Sixteen resolutions in the manifesto asked Congress to enact legislation to protect Native sacred sites, ensure Native consent and sovereignty over actions affecting their lands, and halt resource exploitation and environmental damage in the Arizona Peaks, Pilot Knob, Glen Cove, the Colorado River, Black Mesa and Desert Rock.

A call for improved Indian health services, the ratification of the U.N. Declaration on the Rights of Indigenous Peoples, federal recognition for the Houma Tribe, freedom for Leonard Peltier and the establishment of an Environmental Bill of Rights were among the other resolutions.

There has already been talk at international conferences of implementing an environmental bill of rights, Banks said.

”I think that’s important,” he stressed. ”Does the air have a right to remain the way it is? I believe it has.”

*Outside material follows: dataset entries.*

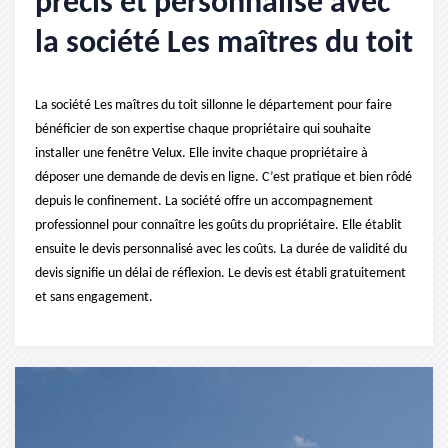
précis et personnalisé avec
la société Les maîtres du toit
La société Les maîtres du toit sillonne le département pour faire
bénéficier de son expertise chaque propriétaire qui souhaite
installer une fenêtre Velux. Elle invite chaque propriétaire à
déposer une demande de devis en ligne. C’est pratique et bien rôdé
depuis le confinement. La société offre un accompagnement
professionnel pour connaître les goûts du propriétaire. Elle établit
ensuite le devis personnalisé avec les coûts. La durée de validité du
devis signifie un délai de réflexion. Le devis est établi gratuitement
et sans engagement.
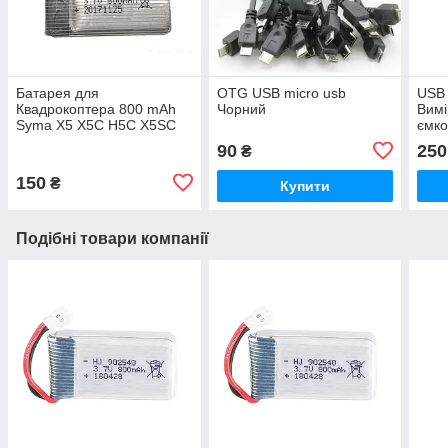
Батарея для
OTG USB micro usb
USB 
Квадрокоптера 800 mAh
Чорний
Вим
Syma X5 X5C H5C X5SC
ємко
X5A
90
250
₴
150
₴
Купити
Подібні товари компанії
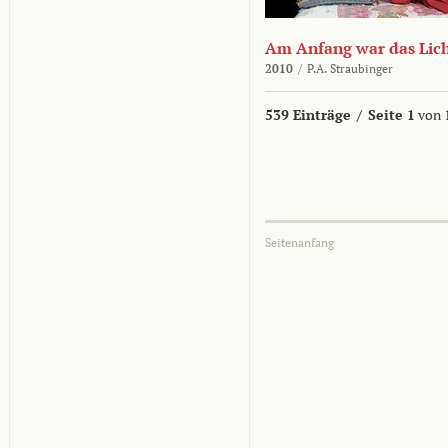
Am Anfang war das Lic
2010
/
P.A. Straubinger
539 Einträge
/
Seite 1
von 
Seitenanfang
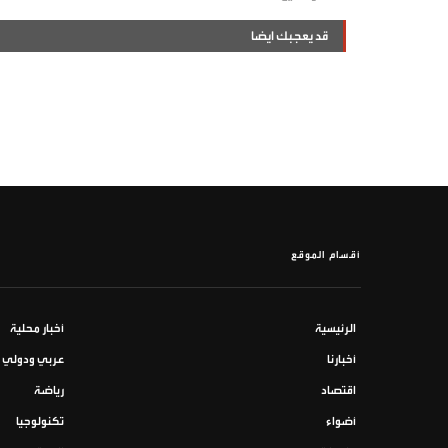
قد يعجبك ايضا
أقسام الموقع
الرئيسية
أخبار محلية
أخبارنا
عربي ودولي
اقتصاد
رياضة
أضواء
تكنولوجيا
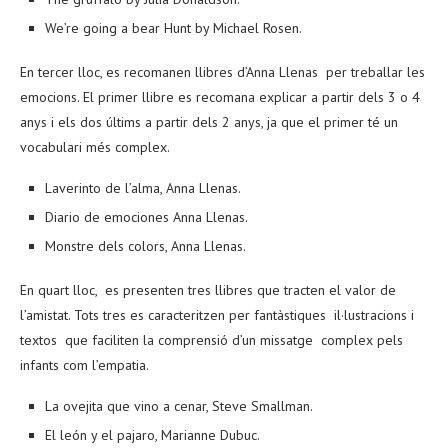
We’re going a bear Hunt by Michael Rosen.
En tercer lloc, es recomanen llibres d’Anna Llenas per treballar les
emocions. El primer llibre es recomana explicar a partir dels 3 o 4
anys i els dos últims a partir dels 2 anys, ja que el primer té un
vocabulari més complex.
Laverinto de l’alma, Anna Llenas.
Diario de emociones Anna Llenas.
Monstre dels colors, Anna Llenas.
En quart lloc, es presenten tres llibres que tracten el valor de
l’amistat. Tots tres es caracteritzen per fantàstiques il·lustracions i
textos que faciliten la comprensió d’un missatge complex pels
infants com l’empatia.
La ovejita que vino a cenar, Steve Smallman.
El león y el pajaro, Marianne Dubuc.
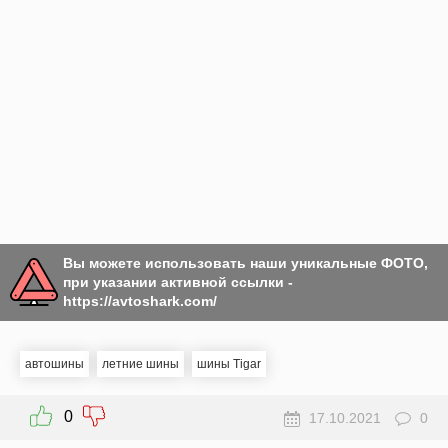
Вы можете использовать наши уникальные ФОТО,
при указании активной ссылки -
https://avtoshark.com/
автошины
летние шины
шины Tigar
0
17.10.2021
0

Conyers promised to establish an investigative committee to look into the issues brought up in the manifesto.

In a ceremony near the Washington Monument, Banks officially retired as a leader of the American Indian Movement, an organization he started with other Native activists in the late 1960s. He said he would continue to stay active as an elder and adviser, and passed four staffs on to younger Native leaders.

A pow wow was held near the Museum of the American Indian July12 and 13.

Performer Harry Belafonte, actress Darryl Hannah and activist Dick Gregory showed up to offer their support.

The walkers, who started with a sunrise ceremony on Alcatraz Island in San Francisco Feb. 11, included Natives and non-Natives from all over the continent, as well as Japanese and Europeans.

Of the several hundred walkers and supporters who pitched their tents in Greenbelt Park outside Washington, approximately 20 had walked the entire way. But thousands participated along the two routes by walking, picking up trash, carrying water and luggage, preparing food, and greeting the walkers with pow wows and other events.

Those who walked endured aching muscles, blisters, torn ligaments and other injuries along the way. Tempers flared, and chaos and unpredictability were constant companions. But new friendships and alliances were formed, and tribes and communities along the way repeatedly told walkers they brought not only the flags, prayers and songs of many nations with them, but also hope.

For the walkers who made it ”all the way” to Washington, D.C., the journey was worth it.

”I did this walk to pay my respects to my auntie and my cousin who did the walk 30 years ago and helped out a lot of Native communities,” said Willie Sittinghorse Kirk, Chippewa/Cree, who started in Alcatraz and also raised funds by dancing.

”I’m really glad that I did this, because everybody needs to experience something good in their lives. And for me, this was good.”